Datasets used in the reported experiment have been obtained from the KEEL dataset repository [25]. Details of these datasets are shown in Table 1. It has been decided to use the 10-cross-validation scheme, and each benchmarking problem has been solved 30 times. The reported values of the quality measure have been averaged over all runs. Classification accuracy has been used as the performance criterion. In the 10-cross-validation scheme, for each fold, the training dataset was reduced using the proposed approach. The learning tool used was the C4.5 algorithm [26]. Details of the parameter settings are shown in Table 2. Values of these parameters included in Table 2 have been set arbitrarily.

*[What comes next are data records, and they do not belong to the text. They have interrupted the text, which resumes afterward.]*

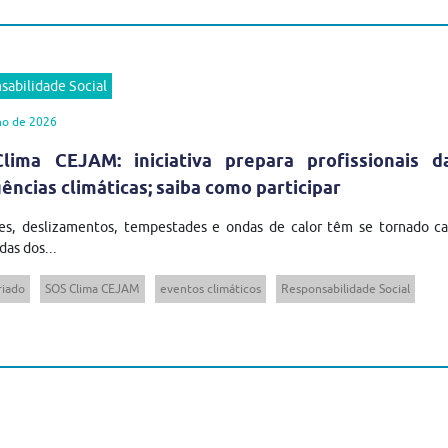
sabilidade Social
ho de 2026
lima CEJAM: iniciativa prepara profissionais 
ncias climáticas; saiba como participar
es, deslizamentos, tempestades e ondas de calor têm se tornado cad
das dos...
riado
SOS Clima CEJAM
eventos climáticos
Responsabilidade Social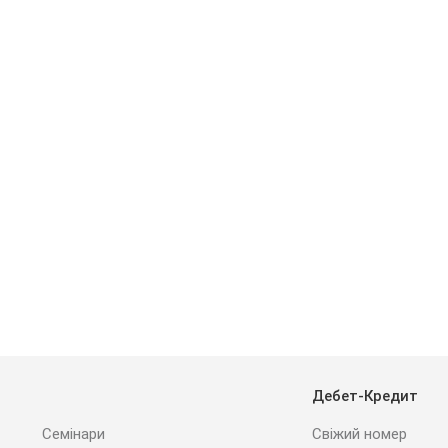
Дебет-Кредит
Семінари
Свіжий номер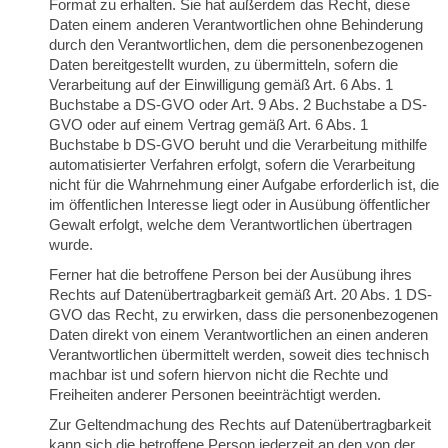
Format zu erhalten. Sie hat außerdem das Recht, diese
Daten einem anderen Verantwortlichen ohne Behinderung
durch den Verantwortlichen, dem die personenbezogenen
Daten bereitgestellt wurden, zu übermitteln, sofern die
Verarbeitung auf der Einwilligung gemäß Art. 6 Abs. 1
Buchstabe a DS-GVO oder Art. 9 Abs. 2 Buchstabe a DS-
GVO oder auf einem Vertrag gemäß Art. 6 Abs. 1
Buchstabe b DS-GVO beruht und die Verarbeitung mithilfe
automatisierter Verfahren erfolgt, sofern die Verarbeitung
nicht für die Wahrnehmung einer Aufgabe erforderlich ist, die
im öffentlichen Interesse liegt oder in Ausübung öffentlicher
Gewalt erfolgt, welche dem Verantwortlichen übertragen
wurde.
Ferner hat die betroffene Person bei der Ausübung ihres
Rechts auf Datenübertragbarkeit gemäß Art. 20 Abs. 1 DS-
GVO das Recht, zu erwirken, dass die personenbezogenen
Daten direkt von einem Verantwortlichen an einen anderen
Verantwortlichen übermittelt werden, soweit dies technisch
machbar ist und sofern hiervon nicht die Rechte und
Freiheiten anderer Personen beeinträchtigt werden.
Zur Geltendmachung des Rechts auf Datenübertragbarkeit
kann sich die betroffene Person jederzeit an den von der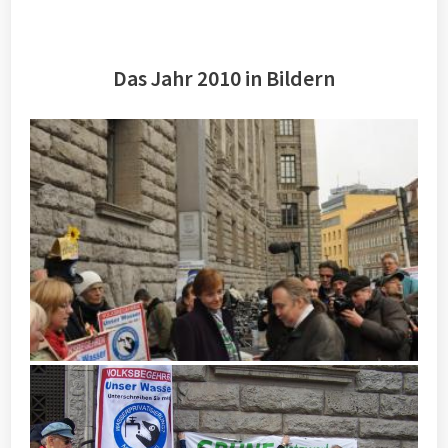
Das Jahr 2010 in Bildern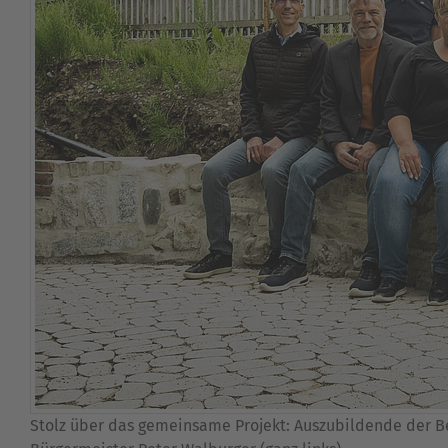
Stolz über das gemeinsame Projekt: Auszubildende der Be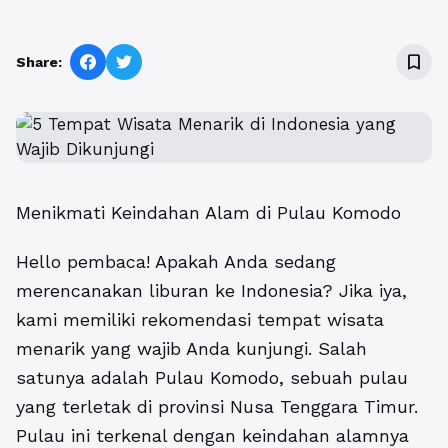
bookmark_border
Share:
Menikmati Keindahan Alam di Pulau Komodo
Hello pembaca! Apakah Anda sedang
merencanakan liburan ke Indonesia? Jika iya,
kami memiliki rekomendasi tempat wisata
menarik yang wajib Anda kunjungi. Salah
satunya adalah Pulau Komodo, sebuah pulau
yang terletak di provinsi Nusa Tenggara Timur.
Pulau ini terkenal dengan keindahan alamnya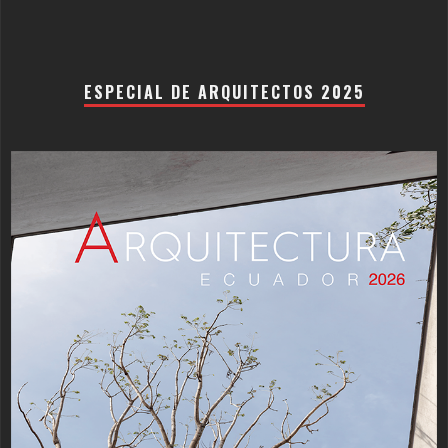
ESPECIAL DE ARQUITECTOS 2025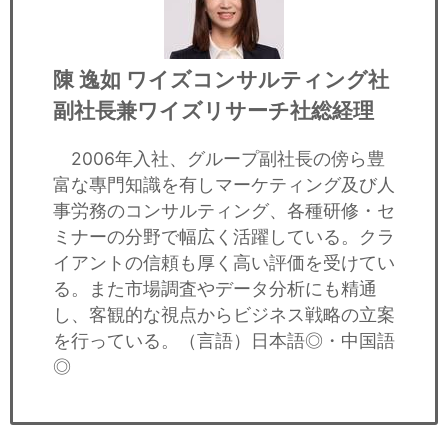
陳 逸如
ワイズコンサルティング社
副社長兼ワイズリサーチ社総経理
2006年入社、グループ副社長の傍ら豊
富な專門知識を有しマーケティング及び人
事労務のコンサルティング、各種研修・セ
ミナーの分野で幅広く活躍している。クラ
イアントの信頼も厚く高い評価を受けてい
る。また市場調査やデータ分析にも精通
し、客観的な視点からビジネス戦略の立案
を行っている。（言語）日本語◎・中国語
◎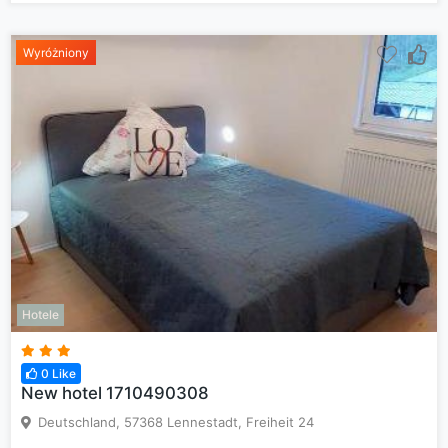
Wyróżniony
Hotele
0 Like
New hotel 1710490308
Deutschland, 57368 Lennestadt, Freiheit 24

Table 1. Datasets used in the reported experiment (column IR informs about the ratio of the number of instances of the majority class per instance of the minority class).
Table 2. Parameter settings in the reported experiment

Based on the results shown in Table 3, it can be observed that the AOUSID approach assures competitive results in comparison to other algorithms. In several cases, the algorithm performs best including the multi-class imbalanced data sets (wine and balance) and abalone19 and glass2 datasets. One can also observe that the AOUSID outperforms traditional machine learning tools (C4.5, kNN, CART, and CNN - Convolutional Neural Network) when the algorithms have been used on imbalanced datasets.

Table 3. Results obtained for the AOUSID algorithm and other algorithms on imbalanced datasets and their comparison based on the accuracy (in %)

4 Conclusions

In the paper a hybrid approach for the imbalanced data learning based on over-sampling and instance selection, is proposed. Both discussed techniques have been integrated and implemented with a view to deal with classifying the imbalanced data by reducing the imbalance ration between minority and majority classes. Over sampling has been used as a tool for instance duplication in the minority class. Instance selection has been used as a procedure for reducing the number of instances in the majority class. Selection of instances starts with data clustering using the similarity coefficient technique. In the next step, instances are selected from clusters by the team of agents. The proposed approach has been validated experimentally on two and multi-class imbalanced data sets. Based on the results of the computational experiment, one may conclude that the proposed approach can be considered as a promising one with respect to solving the machine learning tasks in case of the imbalanced data.

Future research will focus on studying the influence of different parameters on the performance of the proposed approach as, for example, the number of neighbours in GAI. It is also planned to extend the experiments using additional datasets, as well as to carry out a deeper statistical analysis of the obtained results.